Part one of Jellyfish Eyes (2013), about a Japanese boy who befriends a jellyfish-like creature following a personal loss, premiered in Los Angeles and marked Murakami’s directorial debut. Despite the enormous budget that Murakami poured into this movie, it was not well received in box offices. A review by The New York Times described it as “poorly shot and afflicted by tedious sound . . . and inept special effects.”
Murakami’s tendency for lavish spending is no secret: a handful of art collectors and industry insiders purported that the artist’s financial habits led to his 2019 departure from Blum & Poe gallery (Los Angeles / New York / Tokyo), which represented him since the 1990s, as reported by Artnet News.

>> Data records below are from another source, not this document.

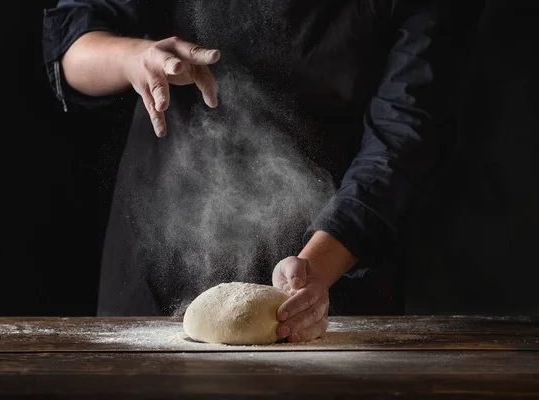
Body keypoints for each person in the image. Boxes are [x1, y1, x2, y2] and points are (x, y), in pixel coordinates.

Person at [43, 0, 474, 342]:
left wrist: (315, 271)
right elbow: (73, 46)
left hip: (336, 259)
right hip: (157, 250)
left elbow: (406, 133)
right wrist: (134, 58)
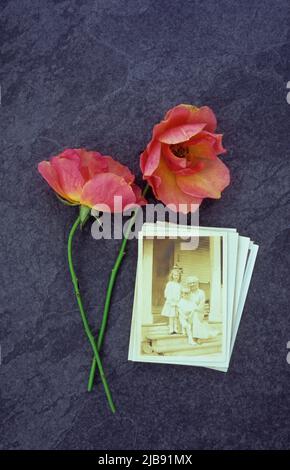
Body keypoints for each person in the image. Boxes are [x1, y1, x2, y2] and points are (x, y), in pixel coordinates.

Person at [186, 276, 218, 341]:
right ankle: (197, 336)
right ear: (188, 284)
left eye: (193, 282)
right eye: (190, 283)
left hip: (198, 312)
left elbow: (202, 304)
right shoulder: (187, 293)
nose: (192, 284)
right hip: (188, 312)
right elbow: (185, 302)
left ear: (197, 283)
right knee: (193, 317)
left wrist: (195, 310)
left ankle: (197, 337)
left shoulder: (201, 292)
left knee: (195, 317)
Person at [161, 266, 181, 334]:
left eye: (177, 275)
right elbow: (166, 293)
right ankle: (171, 329)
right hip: (171, 302)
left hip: (177, 302)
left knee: (176, 316)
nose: (176, 276)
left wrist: (179, 301)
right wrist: (170, 300)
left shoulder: (179, 285)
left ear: (179, 276)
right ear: (172, 276)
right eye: (175, 275)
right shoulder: (169, 284)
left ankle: (175, 329)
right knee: (171, 316)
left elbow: (180, 293)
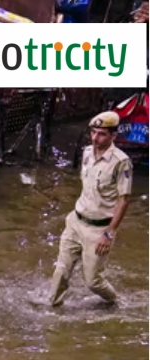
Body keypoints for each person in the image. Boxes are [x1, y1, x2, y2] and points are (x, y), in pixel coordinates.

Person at [48, 111, 133, 307]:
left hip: (99, 230)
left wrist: (109, 233)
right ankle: (52, 307)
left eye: (101, 134)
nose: (95, 138)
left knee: (93, 282)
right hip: (76, 221)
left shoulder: (121, 162)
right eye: (93, 132)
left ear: (113, 136)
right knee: (61, 270)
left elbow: (124, 200)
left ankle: (116, 303)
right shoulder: (86, 152)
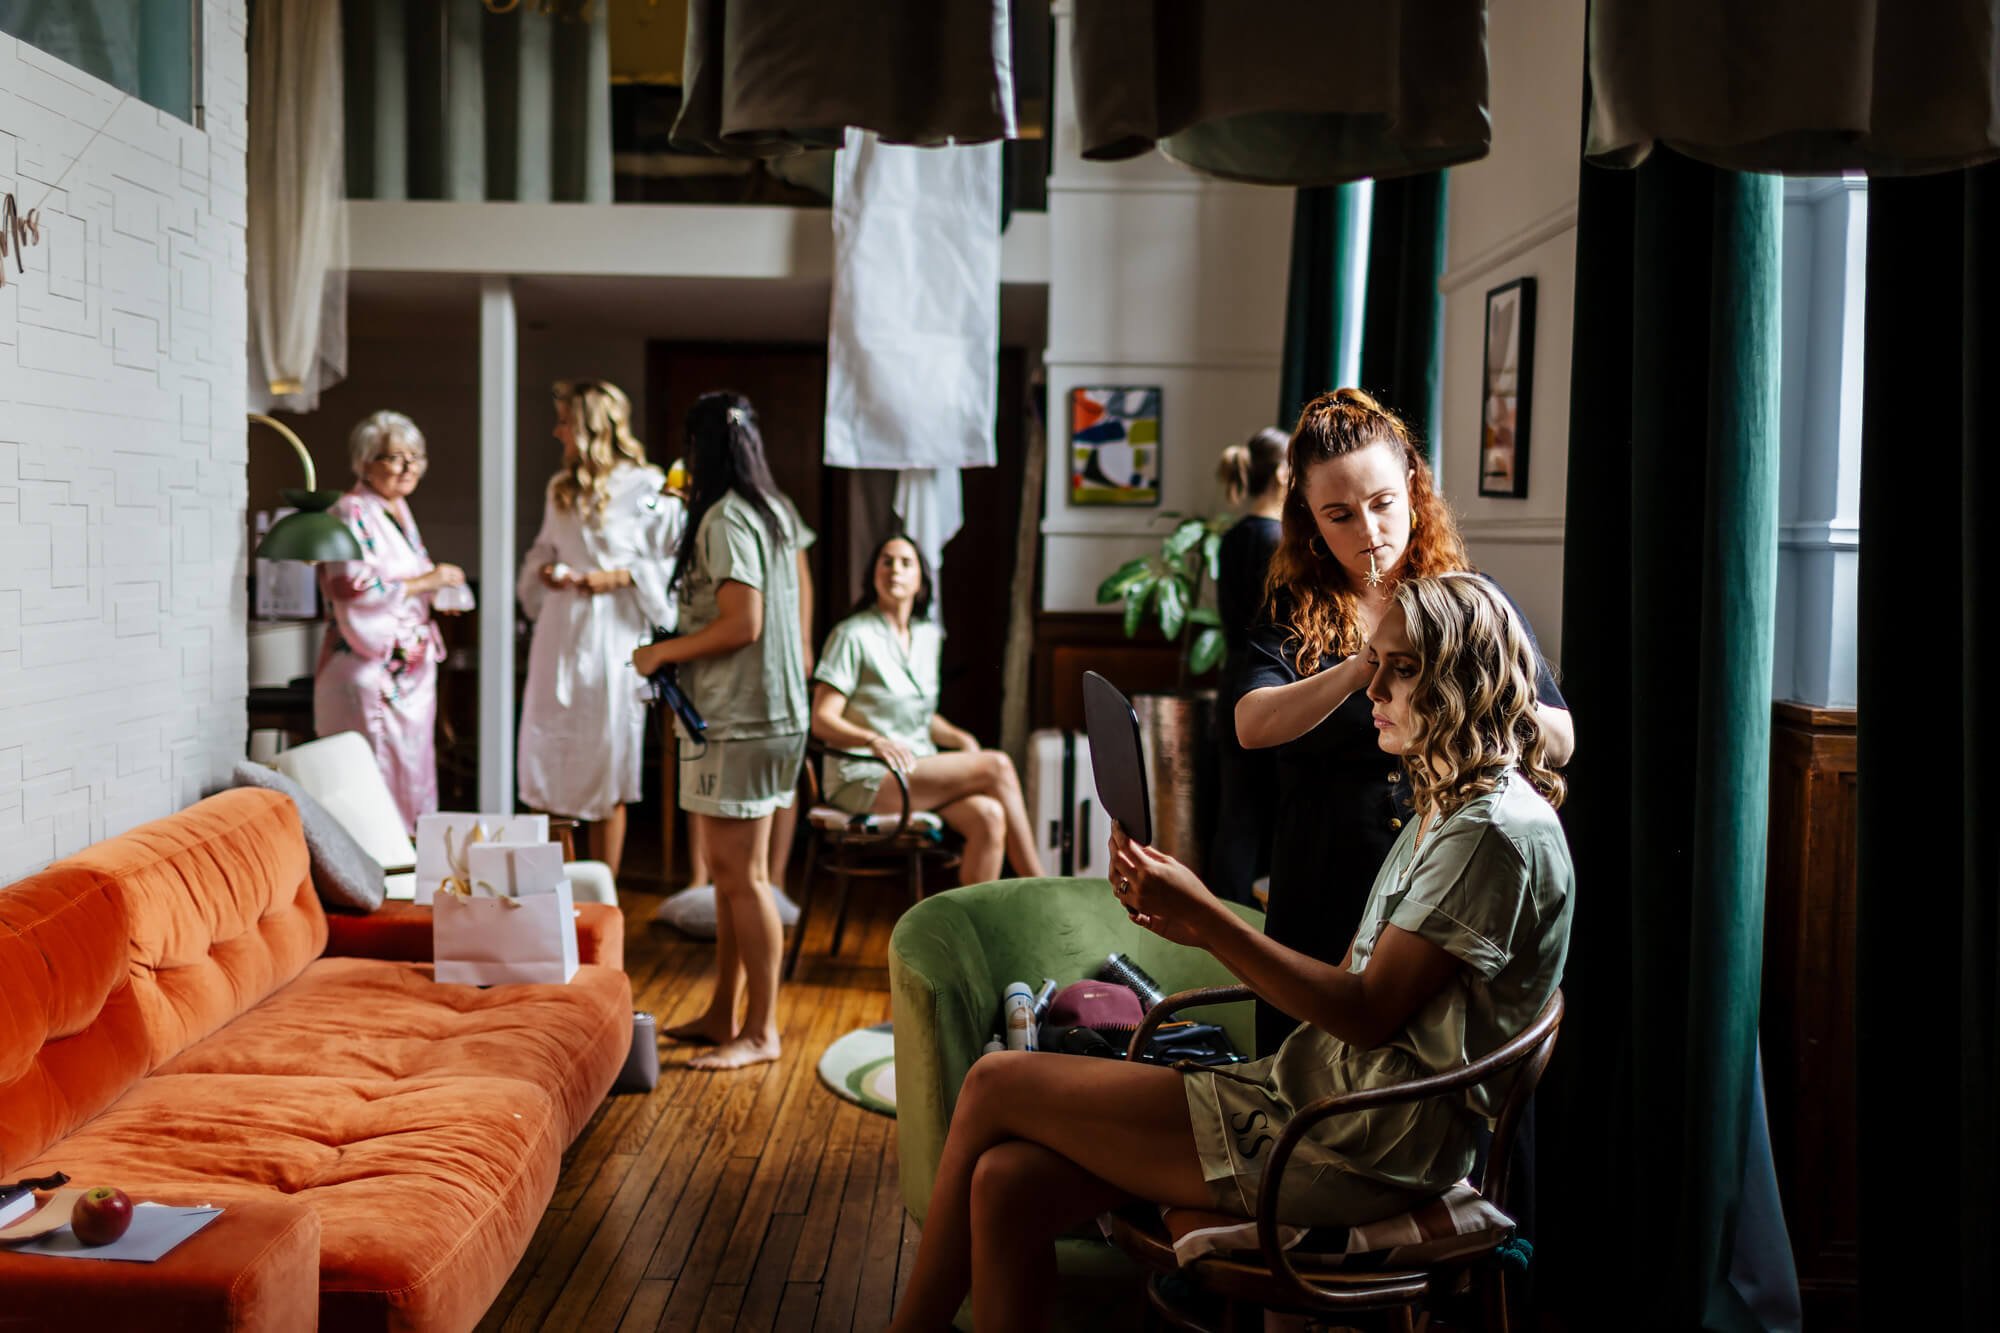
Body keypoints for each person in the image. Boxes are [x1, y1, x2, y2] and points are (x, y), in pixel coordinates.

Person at [888, 574, 1574, 1333]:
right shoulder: (1445, 803)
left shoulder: (1490, 833)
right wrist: (1190, 924)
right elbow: (1352, 978)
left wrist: (1210, 917)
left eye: (1401, 666)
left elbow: (1368, 1014)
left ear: (1464, 680)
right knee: (1005, 1183)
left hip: (1362, 1142)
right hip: (1315, 1100)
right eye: (1375, 660)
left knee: (994, 1081)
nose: (1372, 684)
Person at [1233, 388, 1574, 1055]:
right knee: (1305, 1078)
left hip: (1446, 882)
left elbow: (1560, 738)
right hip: (1325, 883)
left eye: (1384, 503)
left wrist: (1477, 687)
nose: (1369, 531)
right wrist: (1364, 665)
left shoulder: (1470, 603)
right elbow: (1251, 724)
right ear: (1307, 517)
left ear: (1413, 488)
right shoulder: (1292, 606)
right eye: (1339, 514)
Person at [631, 392, 814, 1071]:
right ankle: (723, 1011)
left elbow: (744, 623)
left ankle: (761, 1032)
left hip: (741, 719)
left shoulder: (726, 518)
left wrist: (661, 653)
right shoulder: (773, 512)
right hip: (765, 715)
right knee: (742, 876)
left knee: (743, 880)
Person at [809, 534, 1044, 886]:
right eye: (885, 561)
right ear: (873, 574)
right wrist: (873, 740)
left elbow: (918, 717)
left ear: (921, 579)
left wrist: (959, 737)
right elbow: (822, 719)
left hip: (917, 771)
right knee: (997, 766)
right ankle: (1043, 886)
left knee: (990, 816)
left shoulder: (927, 637)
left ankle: (971, 936)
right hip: (865, 776)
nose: (894, 570)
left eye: (906, 563)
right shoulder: (852, 635)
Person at [517, 380, 682, 880]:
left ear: (591, 426)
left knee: (607, 760)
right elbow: (544, 550)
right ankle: (557, 892)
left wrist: (615, 576)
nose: (556, 431)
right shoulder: (559, 489)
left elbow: (671, 562)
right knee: (548, 753)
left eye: (565, 421)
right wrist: (546, 571)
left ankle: (599, 894)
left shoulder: (649, 487)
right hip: (561, 633)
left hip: (613, 633)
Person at [314, 410, 465, 834]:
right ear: (364, 462)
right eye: (393, 457)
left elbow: (400, 578)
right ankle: (378, 878)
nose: (407, 467)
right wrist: (425, 582)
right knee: (373, 782)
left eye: (414, 457)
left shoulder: (396, 510)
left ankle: (405, 873)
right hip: (367, 668)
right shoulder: (350, 510)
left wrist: (435, 591)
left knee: (410, 774)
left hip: (407, 672)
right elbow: (350, 585)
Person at [1207, 427, 1289, 905]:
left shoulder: (1235, 535)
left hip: (1235, 679)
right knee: (1266, 817)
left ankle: (1225, 926)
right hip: (1269, 683)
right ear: (1282, 474)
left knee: (1235, 817)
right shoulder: (1277, 541)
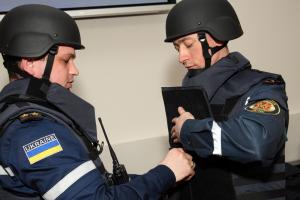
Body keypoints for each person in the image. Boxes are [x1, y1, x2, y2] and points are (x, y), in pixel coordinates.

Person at [0, 4, 195, 200]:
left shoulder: (22, 114)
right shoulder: (34, 130)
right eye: (66, 60)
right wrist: (166, 172)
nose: (74, 70)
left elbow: (92, 188)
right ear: (30, 63)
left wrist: (158, 179)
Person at [164, 0, 289, 199]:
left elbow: (258, 144)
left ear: (216, 39)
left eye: (188, 44)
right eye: (177, 47)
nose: (182, 57)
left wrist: (189, 130)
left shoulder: (262, 87)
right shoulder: (188, 93)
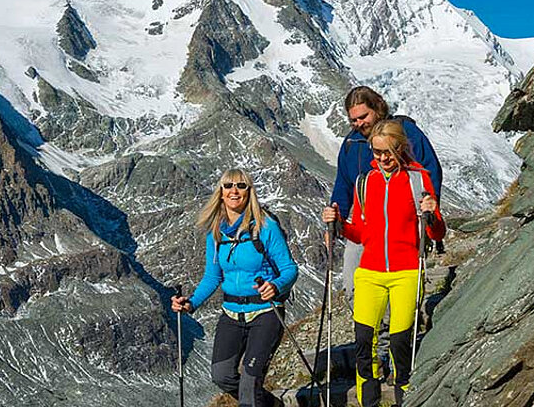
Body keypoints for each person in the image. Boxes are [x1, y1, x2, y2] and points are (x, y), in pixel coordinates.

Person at [322, 120, 445, 407]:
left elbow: (436, 232)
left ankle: (403, 392)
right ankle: (370, 396)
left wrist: (433, 213)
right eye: (377, 153)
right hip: (369, 272)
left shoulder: (418, 179)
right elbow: (362, 233)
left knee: (401, 342)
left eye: (388, 152)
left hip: (406, 271)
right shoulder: (366, 182)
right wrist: (339, 224)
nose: (383, 158)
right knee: (364, 342)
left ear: (401, 148)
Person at [171, 168, 298, 407]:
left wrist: (276, 286)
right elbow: (212, 276)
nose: (234, 190)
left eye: (241, 186)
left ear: (250, 192)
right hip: (231, 313)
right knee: (222, 375)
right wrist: (191, 303)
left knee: (250, 382)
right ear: (220, 192)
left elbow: (290, 269)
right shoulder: (216, 231)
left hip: (266, 312)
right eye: (228, 186)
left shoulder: (266, 226)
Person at [325, 86, 442, 302]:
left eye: (363, 116)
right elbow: (343, 185)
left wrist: (430, 213)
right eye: (354, 120)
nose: (359, 124)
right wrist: (335, 222)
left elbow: (429, 170)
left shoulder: (406, 132)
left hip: (404, 227)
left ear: (377, 107)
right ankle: (369, 334)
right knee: (352, 288)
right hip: (365, 228)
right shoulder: (352, 144)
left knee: (397, 290)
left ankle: (392, 333)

In order to drastically reduce the business tax of his company, Murakami stated in the video that he plans to “fil[e] the film’s production cost as tax-exempt expenditure, [and] to produce and release a series of videos to publicly announce the discontinuation of the film’s production.”
The day following his announcement, Murakami posted a long passage on Instagram addressing the various reactions he received for the video, saying that an artist’s job is to be a “living proof of an era,” and that “vividly depicting my suffering and struggles in this present chaos is also a job I must execute.” He stressed that he has “never been complacent,” instead always thinking about how to “become the mirror that reflects this era and have been doing everything . . . to simultaneously execute every and all such ideas.” He further added that facing bankruptcy is a “terrifying” “routine,” and that he has “always been pouring whatever funds I have into every imaginable project.”
Murakami’s psychedelic world of smiling flowers and anime characters has cemented him as one of contemporary pop culture’s most well recognized artists. He is also an active member of streetwear and fashion circles. The artist’s most recent Uniqlo T-shirt collaboration with American singer and songwriter Billie Eilish sold out the day after its release in May, and his longstanding partnership with luxury brand Louis Vuitton has also garnered commercial success.
Jae Lamb is an editorial intern at ArtAsiaPacific.